Microscopic theory and quantum simulation of atomic heat transport

TL;DR

This paper develops a new method to simulate atomic heat transport using density-functional theory, overcoming previous limitations by exploiting gauge invariance, and validates it with simulations of liquid argon and heavy water.

Contribution

It introduces an expression for adiabatic energy flux within DFT, enabling ab-initio heat transport simulations despite quantum energy density ambiguities.

Findings

Method agrees with classical and non-equilibrium simulations for liquid argon.

Successfully applied to simulate heat transport in heavy water.
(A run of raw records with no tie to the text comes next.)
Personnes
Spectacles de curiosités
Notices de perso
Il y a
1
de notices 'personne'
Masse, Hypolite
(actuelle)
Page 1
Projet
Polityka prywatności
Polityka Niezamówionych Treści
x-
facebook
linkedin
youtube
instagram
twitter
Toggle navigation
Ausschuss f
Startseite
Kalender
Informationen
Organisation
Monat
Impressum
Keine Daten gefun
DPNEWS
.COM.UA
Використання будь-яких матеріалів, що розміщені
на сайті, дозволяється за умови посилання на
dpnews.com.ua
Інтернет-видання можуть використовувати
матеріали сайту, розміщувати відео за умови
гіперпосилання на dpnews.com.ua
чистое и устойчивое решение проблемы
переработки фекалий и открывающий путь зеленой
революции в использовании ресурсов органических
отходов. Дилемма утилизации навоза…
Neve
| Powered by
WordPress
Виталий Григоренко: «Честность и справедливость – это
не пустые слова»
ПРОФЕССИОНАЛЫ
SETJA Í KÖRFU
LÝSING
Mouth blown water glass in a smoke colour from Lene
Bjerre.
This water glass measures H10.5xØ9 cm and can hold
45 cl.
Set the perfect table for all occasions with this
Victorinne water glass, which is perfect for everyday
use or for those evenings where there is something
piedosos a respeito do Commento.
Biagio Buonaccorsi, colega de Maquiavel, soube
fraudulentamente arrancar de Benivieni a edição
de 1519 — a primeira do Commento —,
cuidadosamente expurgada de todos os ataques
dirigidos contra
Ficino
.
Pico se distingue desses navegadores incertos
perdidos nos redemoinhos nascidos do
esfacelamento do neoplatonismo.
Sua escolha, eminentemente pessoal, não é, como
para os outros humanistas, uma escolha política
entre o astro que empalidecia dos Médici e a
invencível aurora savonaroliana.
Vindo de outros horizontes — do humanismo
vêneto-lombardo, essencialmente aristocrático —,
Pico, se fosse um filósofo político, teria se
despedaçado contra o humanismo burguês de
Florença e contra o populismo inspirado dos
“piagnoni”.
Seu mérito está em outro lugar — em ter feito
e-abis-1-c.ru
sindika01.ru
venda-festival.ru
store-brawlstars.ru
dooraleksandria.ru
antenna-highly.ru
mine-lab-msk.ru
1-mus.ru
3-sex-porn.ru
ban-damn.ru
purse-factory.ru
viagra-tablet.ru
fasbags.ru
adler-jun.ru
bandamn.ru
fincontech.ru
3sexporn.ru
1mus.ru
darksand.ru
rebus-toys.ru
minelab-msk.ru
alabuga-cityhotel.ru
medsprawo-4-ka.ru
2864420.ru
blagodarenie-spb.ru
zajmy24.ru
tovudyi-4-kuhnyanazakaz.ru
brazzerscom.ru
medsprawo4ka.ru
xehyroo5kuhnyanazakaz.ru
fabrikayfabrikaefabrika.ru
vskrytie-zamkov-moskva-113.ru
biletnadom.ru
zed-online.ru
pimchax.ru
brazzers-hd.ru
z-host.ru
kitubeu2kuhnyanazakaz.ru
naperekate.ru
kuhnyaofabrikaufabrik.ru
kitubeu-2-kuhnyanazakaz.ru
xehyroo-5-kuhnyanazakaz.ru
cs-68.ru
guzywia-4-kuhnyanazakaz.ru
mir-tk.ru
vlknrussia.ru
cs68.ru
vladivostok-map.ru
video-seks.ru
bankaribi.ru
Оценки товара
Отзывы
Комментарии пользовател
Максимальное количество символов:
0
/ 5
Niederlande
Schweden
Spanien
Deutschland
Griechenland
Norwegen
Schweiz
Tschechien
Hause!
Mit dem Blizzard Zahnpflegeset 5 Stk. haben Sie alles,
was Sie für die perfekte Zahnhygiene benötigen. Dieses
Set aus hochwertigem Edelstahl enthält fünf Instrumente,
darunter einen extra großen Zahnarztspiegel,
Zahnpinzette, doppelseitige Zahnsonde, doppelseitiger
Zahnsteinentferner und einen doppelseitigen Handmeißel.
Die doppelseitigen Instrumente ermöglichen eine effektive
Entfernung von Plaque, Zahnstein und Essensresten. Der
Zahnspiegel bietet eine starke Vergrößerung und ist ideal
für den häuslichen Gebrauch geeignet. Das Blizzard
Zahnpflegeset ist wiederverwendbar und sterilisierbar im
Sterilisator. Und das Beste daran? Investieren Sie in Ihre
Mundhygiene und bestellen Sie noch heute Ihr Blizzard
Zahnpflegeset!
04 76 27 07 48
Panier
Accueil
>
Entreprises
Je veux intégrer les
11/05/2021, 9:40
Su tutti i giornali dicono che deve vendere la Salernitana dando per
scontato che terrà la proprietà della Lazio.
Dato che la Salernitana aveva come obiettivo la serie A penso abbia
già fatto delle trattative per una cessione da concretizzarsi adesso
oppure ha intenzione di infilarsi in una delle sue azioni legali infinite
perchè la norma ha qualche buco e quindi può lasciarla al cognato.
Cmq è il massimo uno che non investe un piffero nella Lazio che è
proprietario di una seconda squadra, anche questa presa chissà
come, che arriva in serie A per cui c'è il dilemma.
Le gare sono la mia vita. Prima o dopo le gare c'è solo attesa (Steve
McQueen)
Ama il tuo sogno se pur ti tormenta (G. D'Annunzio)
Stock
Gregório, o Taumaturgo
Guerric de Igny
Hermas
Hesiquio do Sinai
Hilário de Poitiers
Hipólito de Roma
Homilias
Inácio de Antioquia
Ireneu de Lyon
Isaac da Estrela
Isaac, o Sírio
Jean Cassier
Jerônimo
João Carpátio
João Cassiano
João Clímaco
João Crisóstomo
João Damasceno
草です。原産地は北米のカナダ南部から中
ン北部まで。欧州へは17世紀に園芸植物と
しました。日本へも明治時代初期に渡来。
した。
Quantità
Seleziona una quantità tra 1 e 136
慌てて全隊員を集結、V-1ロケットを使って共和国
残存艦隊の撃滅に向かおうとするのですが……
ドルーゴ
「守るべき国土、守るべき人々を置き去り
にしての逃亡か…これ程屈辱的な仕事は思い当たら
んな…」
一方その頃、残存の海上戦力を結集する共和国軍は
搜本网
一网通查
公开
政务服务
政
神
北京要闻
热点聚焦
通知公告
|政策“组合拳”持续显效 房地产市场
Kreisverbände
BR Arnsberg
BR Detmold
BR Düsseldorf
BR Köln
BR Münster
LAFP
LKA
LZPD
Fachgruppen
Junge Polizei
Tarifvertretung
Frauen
Shows gauge invariance ensures thermal conductivity is well-defined at atomic scale.

Abstract

Quantum simulation methods based on density-functional theory are currently deemed unfit to cope with atomic heat transport within the Green-Kubo formalism, because quantum-mechanical energy densities and currents are inherently ill-defined at the atomic scale. We show that, while this difficulty would also affect classical simulations, thermal conductivity is indeed insensitive to such ill-definedness by virtue of a sort of gauge invariance resulting from energy extensivity and conservation. Based on these findings, we derive an expression for the adiabatic energy flux from density-functional theory, which allows heat transport to be simulated using ab-initio equilibrium molecular dynamics. Our methodology is demonstrated by comparing its predictions with those of classical equilibrium and ab-initio non-equilibrium (M\"uller-Plathe) simulations for a liquid-Argon model, and finally applied to heavy water at ambient conditions.